(DATA RECORDS begins)
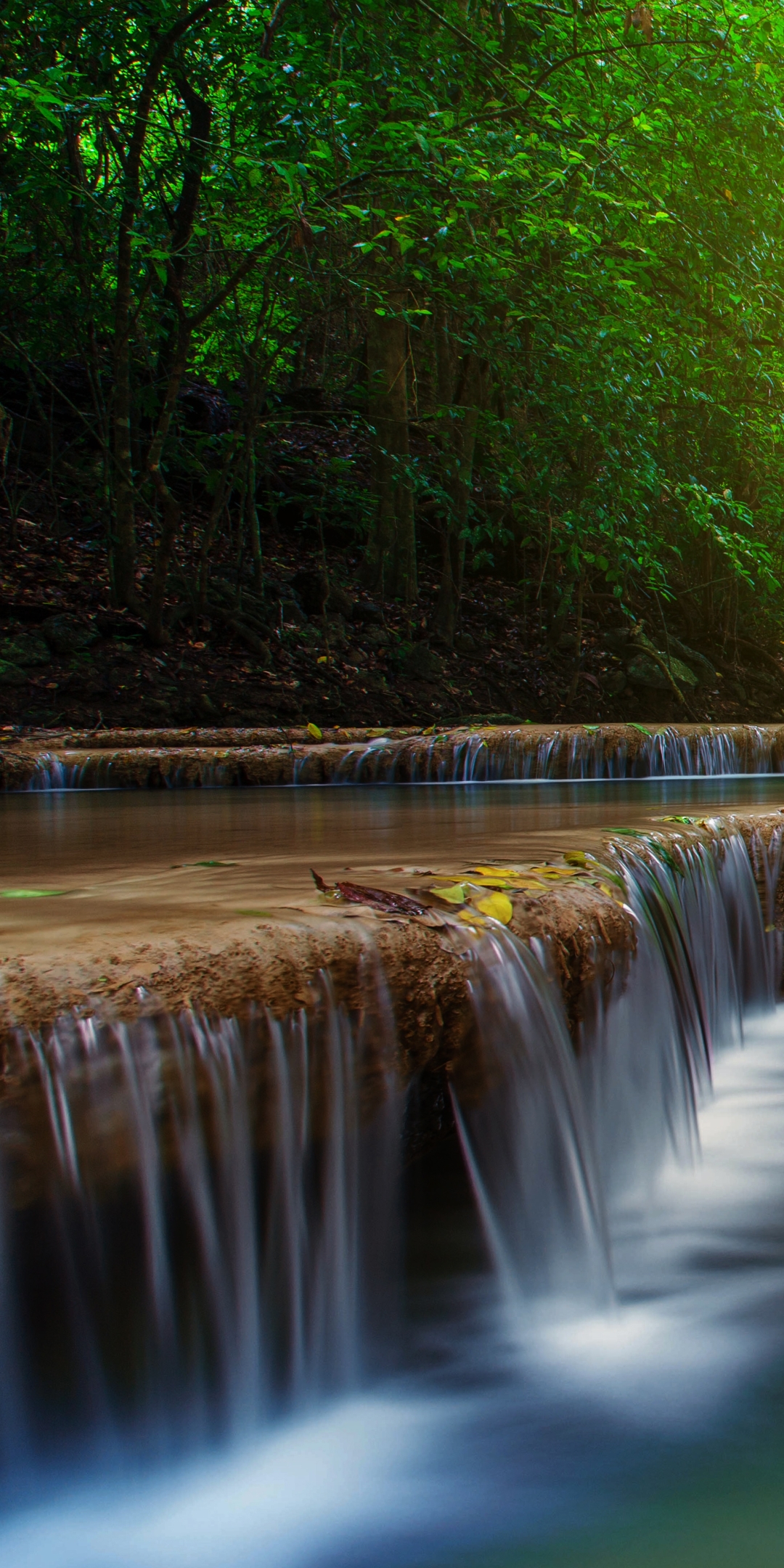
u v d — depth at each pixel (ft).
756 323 34.86
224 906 5.89
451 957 5.70
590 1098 6.86
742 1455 4.97
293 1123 4.89
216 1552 4.30
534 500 39.14
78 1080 4.12
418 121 28.19
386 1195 5.45
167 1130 4.37
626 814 12.80
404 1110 5.48
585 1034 6.88
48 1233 4.02
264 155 27.63
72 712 30.86
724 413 36.47
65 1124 4.08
(DATA RECORDS ends)
◆ TASK STATEMENT ◆
Produce the entries again, word for word, without any of their pictures.

◆ REPLY ◆
u v d — depth at each pixel (ft).
756 323 34.86
224 906 5.89
451 957 5.70
590 1098 6.86
742 1455 4.97
293 1123 4.89
216 1552 4.30
534 500 39.14
78 1080 4.12
418 121 28.19
386 1195 5.45
167 1130 4.37
626 814 12.80
404 1110 5.48
585 1034 6.88
48 1233 4.02
264 155 27.63
72 712 30.86
724 413 36.47
65 1124 4.08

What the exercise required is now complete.